■ **Task goal**
Copy every record verbatim. Leave the pictures out.

■ **Given records**
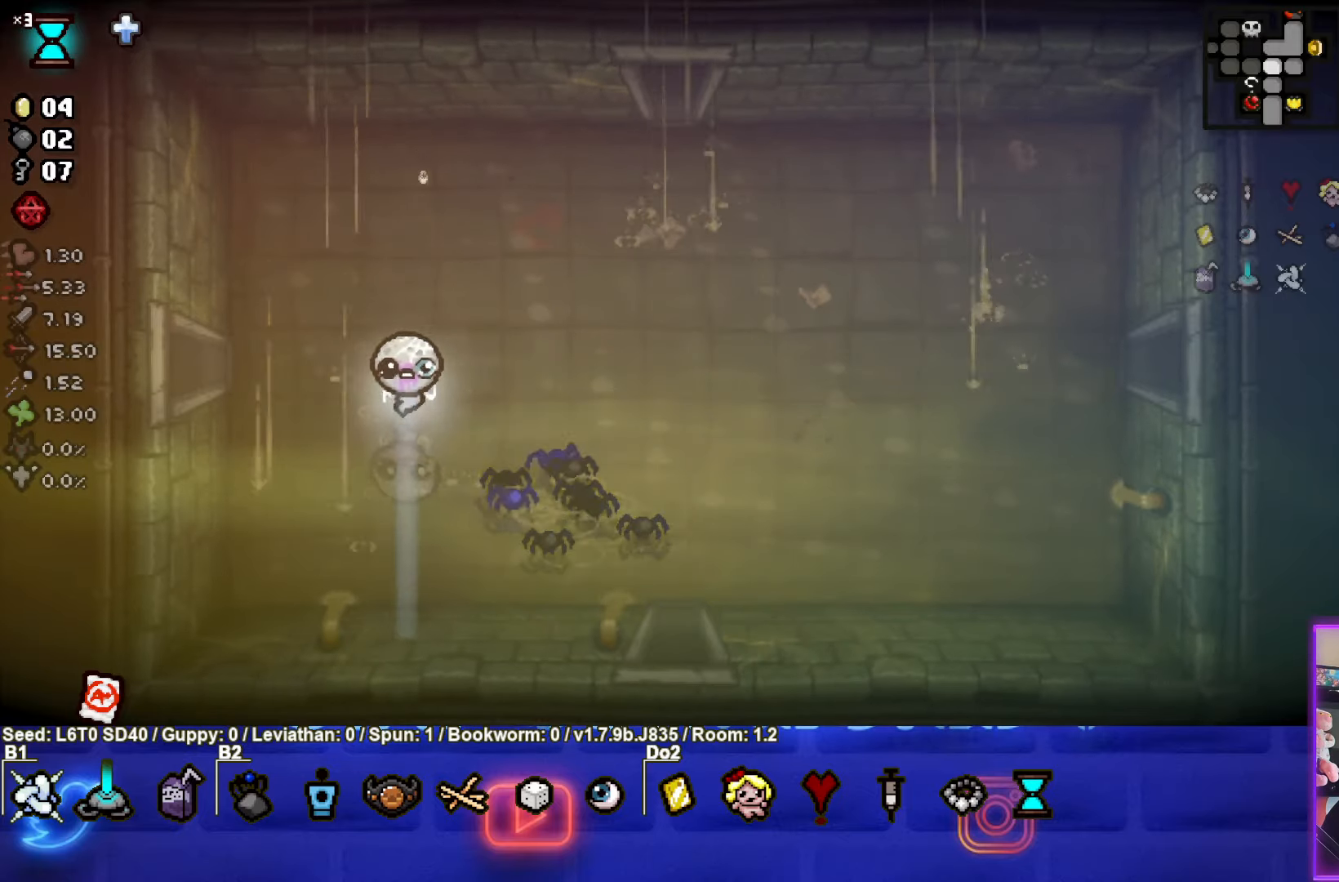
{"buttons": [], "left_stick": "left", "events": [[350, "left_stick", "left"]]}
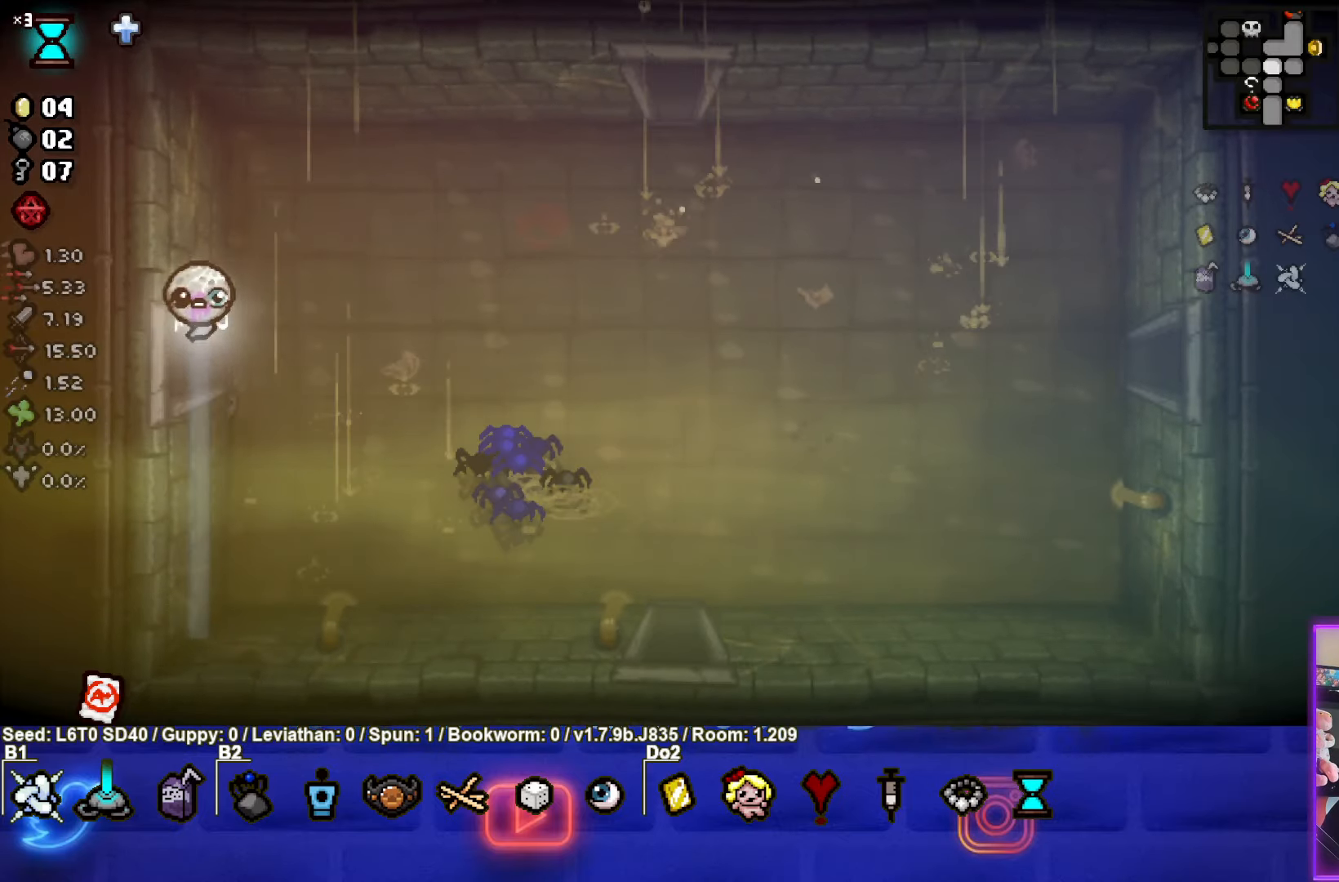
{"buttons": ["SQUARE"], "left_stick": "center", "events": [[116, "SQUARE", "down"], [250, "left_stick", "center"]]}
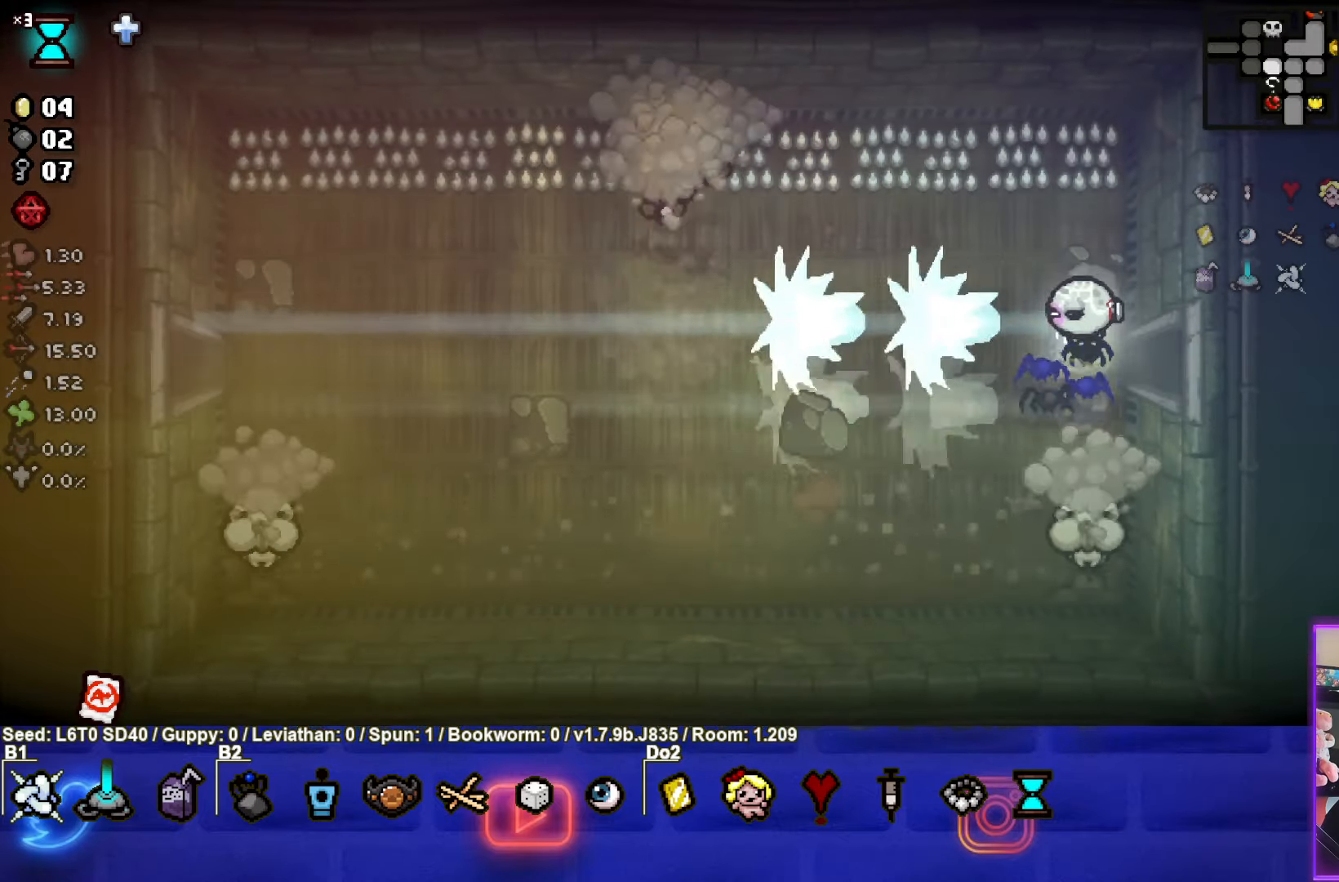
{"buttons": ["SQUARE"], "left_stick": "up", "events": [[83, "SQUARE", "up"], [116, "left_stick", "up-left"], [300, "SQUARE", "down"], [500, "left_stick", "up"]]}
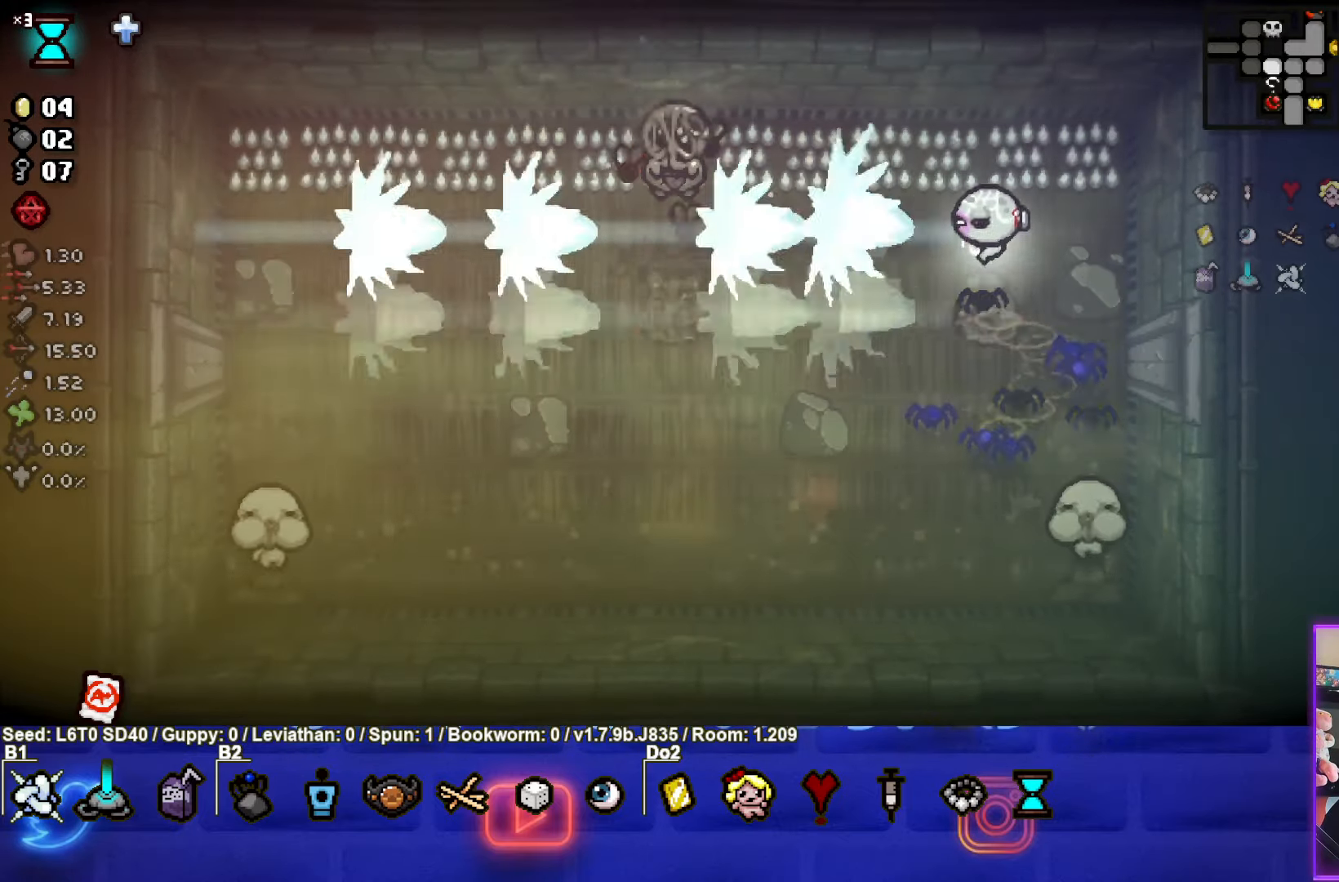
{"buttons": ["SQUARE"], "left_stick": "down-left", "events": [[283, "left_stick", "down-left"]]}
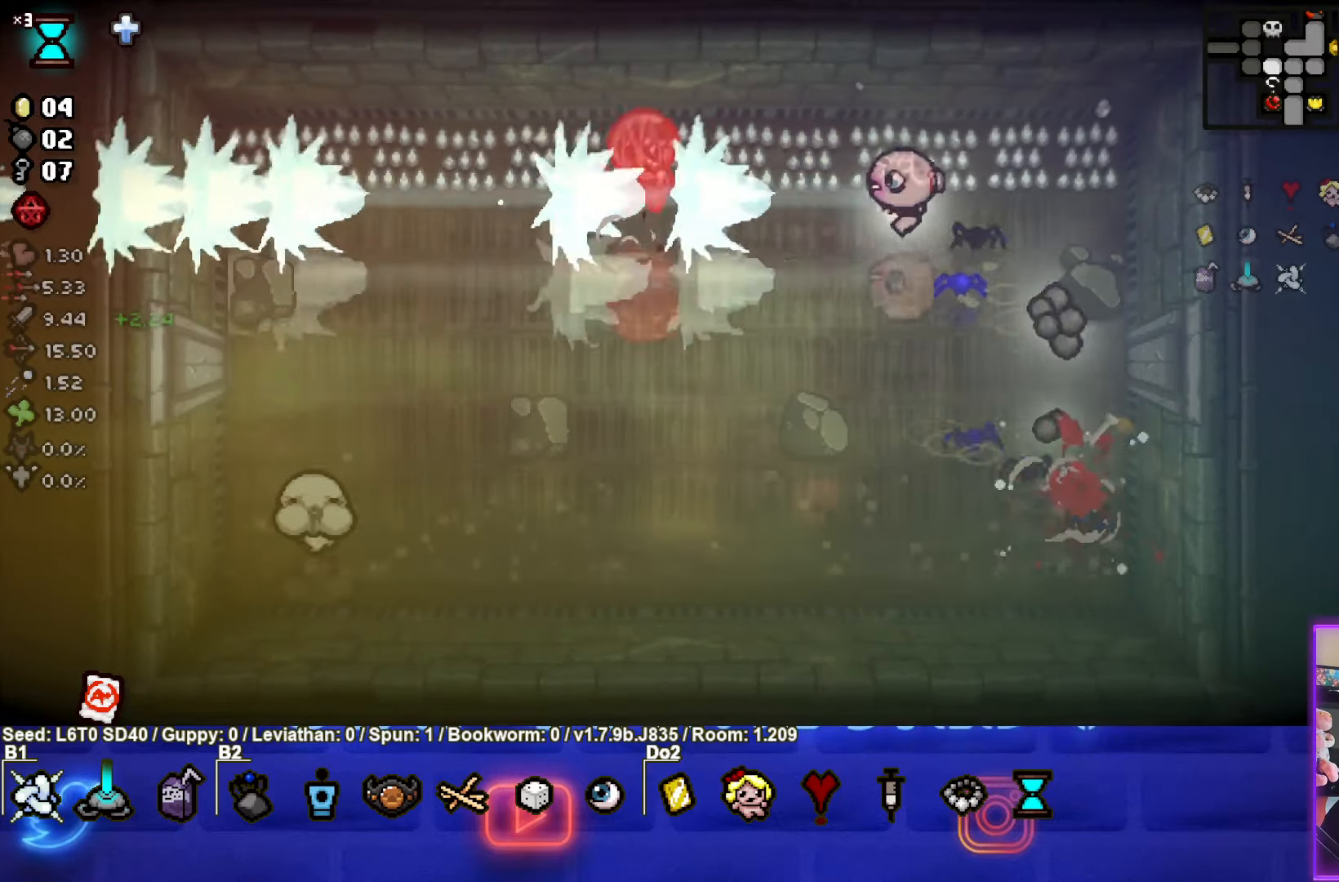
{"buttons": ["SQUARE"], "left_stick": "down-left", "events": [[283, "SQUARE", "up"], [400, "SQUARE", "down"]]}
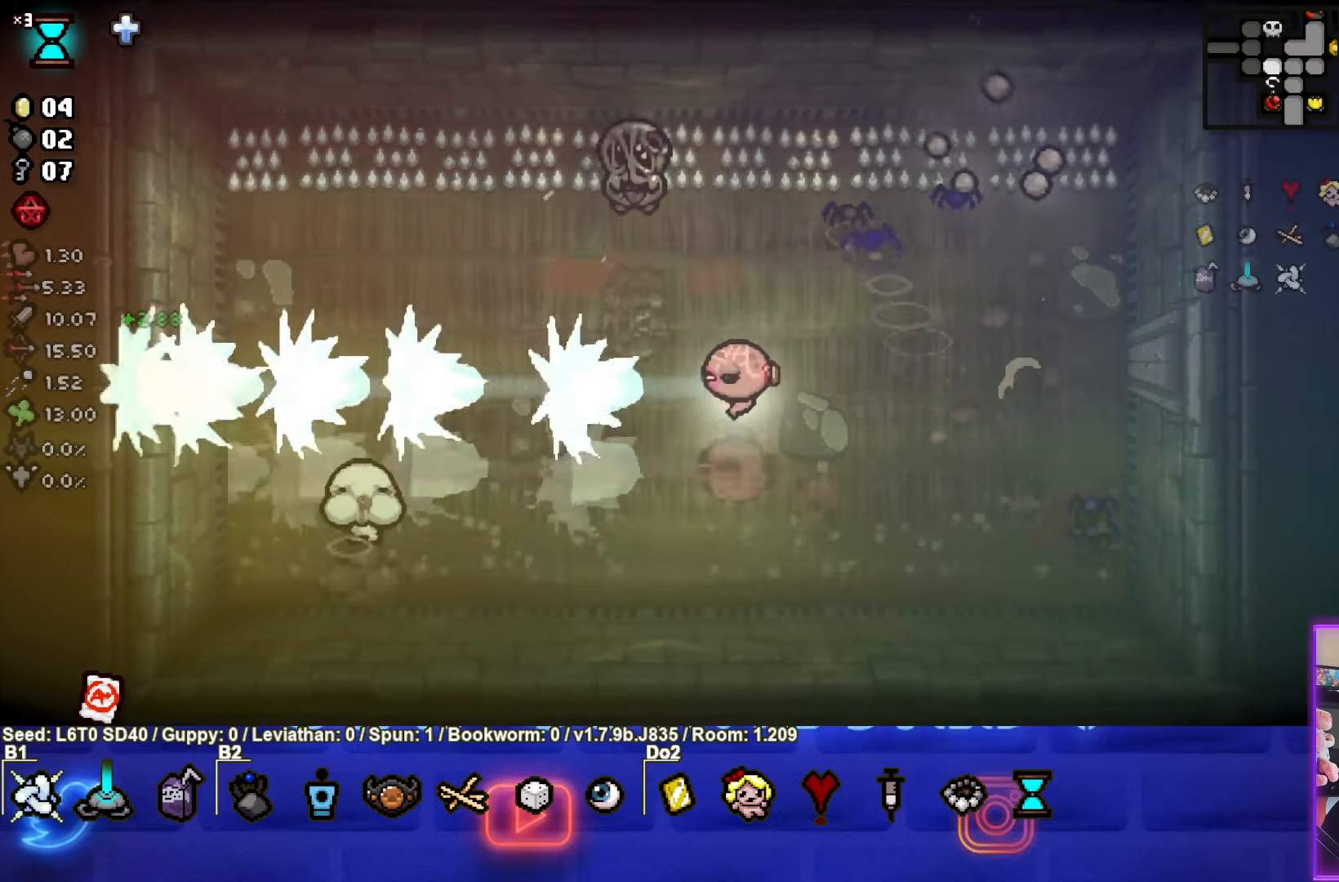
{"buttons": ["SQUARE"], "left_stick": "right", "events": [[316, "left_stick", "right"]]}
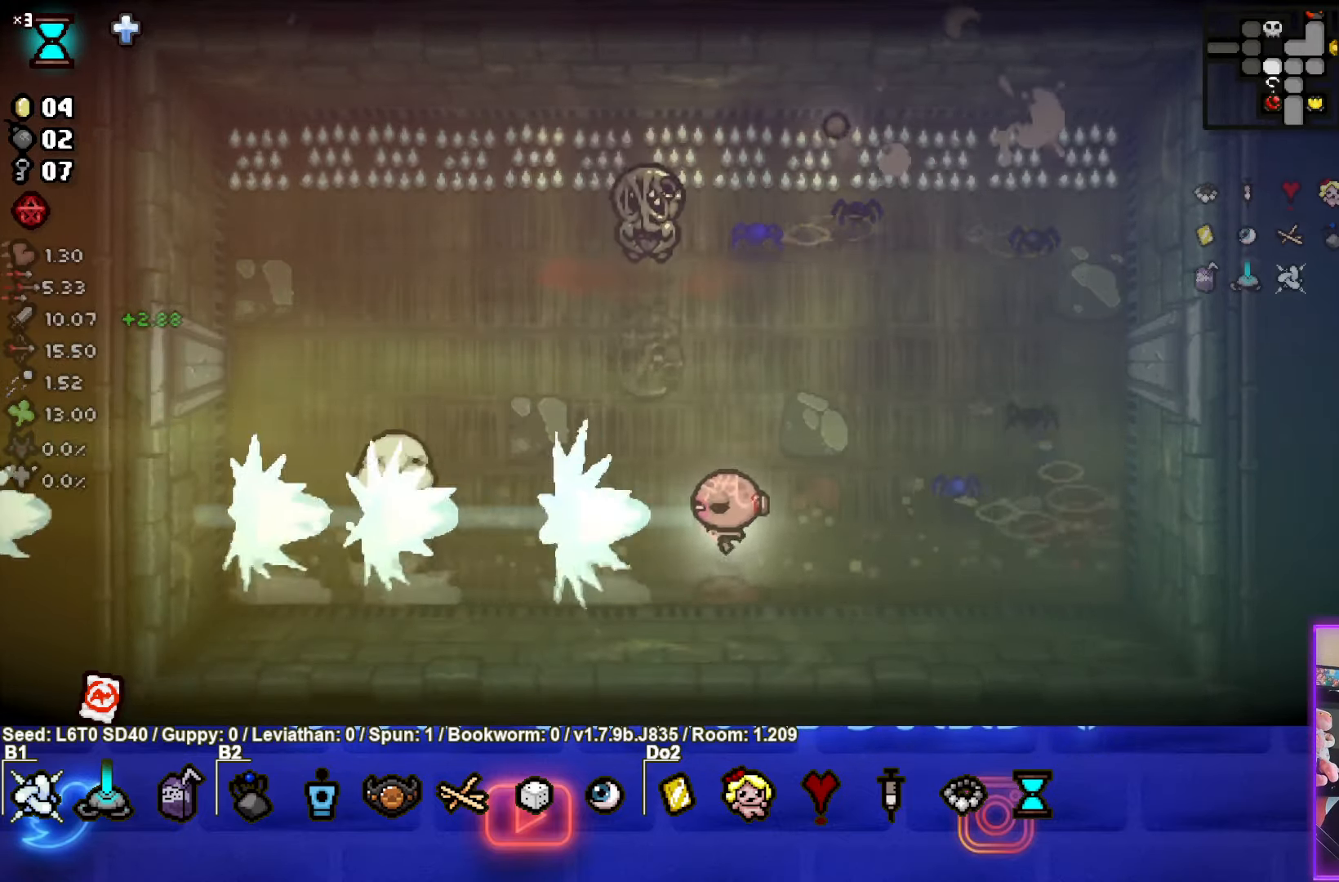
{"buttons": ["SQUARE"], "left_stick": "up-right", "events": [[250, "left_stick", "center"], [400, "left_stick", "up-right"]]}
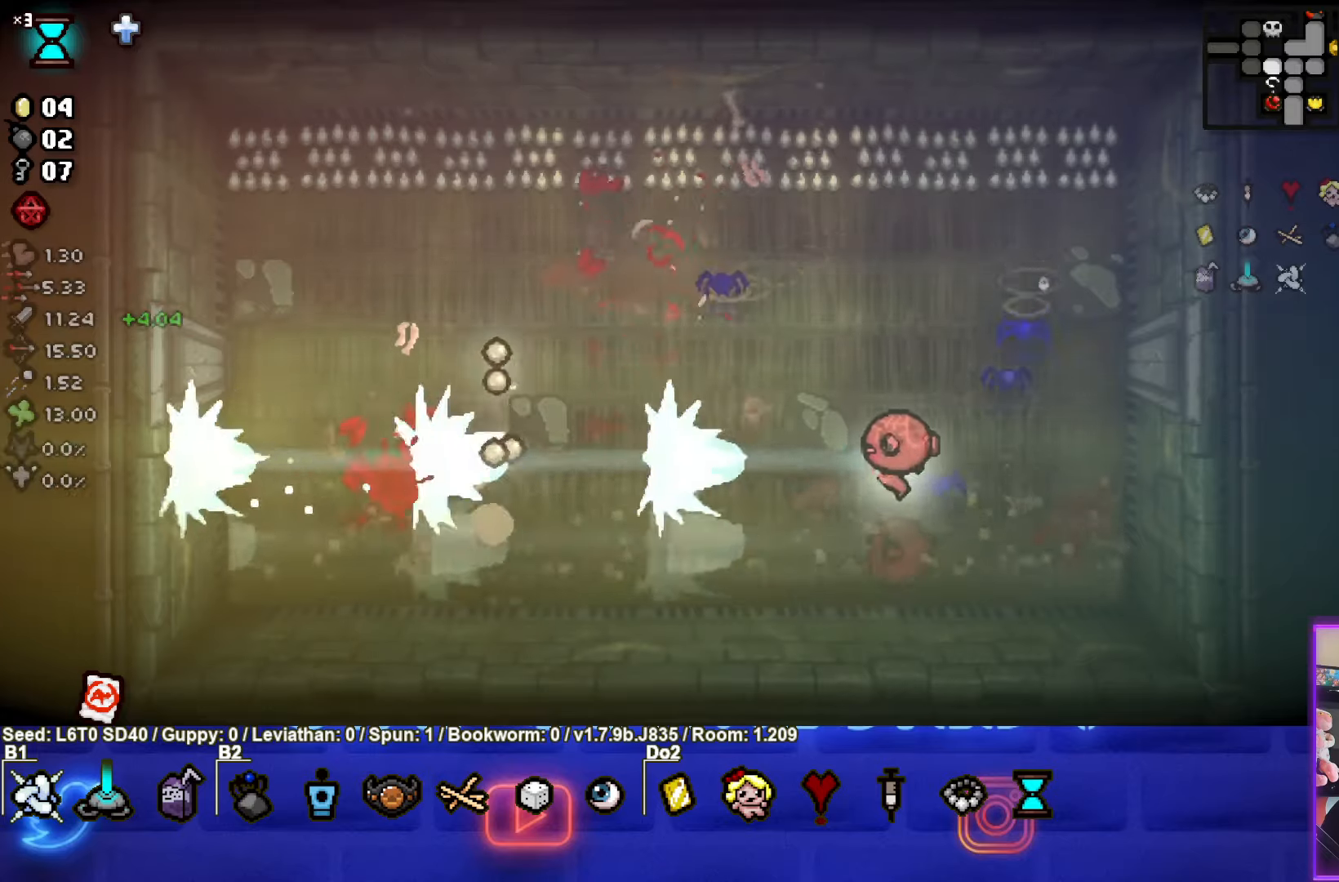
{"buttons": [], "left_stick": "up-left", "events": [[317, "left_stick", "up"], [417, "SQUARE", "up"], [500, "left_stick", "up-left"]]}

■ **Solution**
{"buttons": [], "left_stick": "left", "events": [[350, "left_stick", "left"]]}
{"buttons": ["SQUARE"], "left_stick": "center", "events": [[116, "SQUARE", "down"], [250, "left_stick", "center"]]}
{"buttons": ["SQUARE"], "left_stick": "up", "events": [[83, "SQUARE", "up"], [116, "left_stick", "up-left"], [300, "SQUARE", "down"], [500, "left_stick", "up"]]}
{"buttons": ["SQUARE"], "left_stick": "down-left", "events": [[283, "left_stick", "down-left"]]}
{"buttons": ["SQUARE"], "left_stick": "down-left", "events": [[283, "SQUARE", "up"], [400, "SQUARE", "down"]]}
{"buttons": ["SQUARE"], "left_stick": "right", "events": [[316, "left_stick", "right"]]}
{"buttons": ["SQUARE"], "left_stick": "up-right", "events": [[250, "left_stick", "center"], [400, "left_stick", "up-right"]]}
{"buttons": [], "left_stick": "up-left", "events": [[317, "left_stick", "up"], [417, "SQUARE", "up"], [500, "left_stick", "up-left"]]}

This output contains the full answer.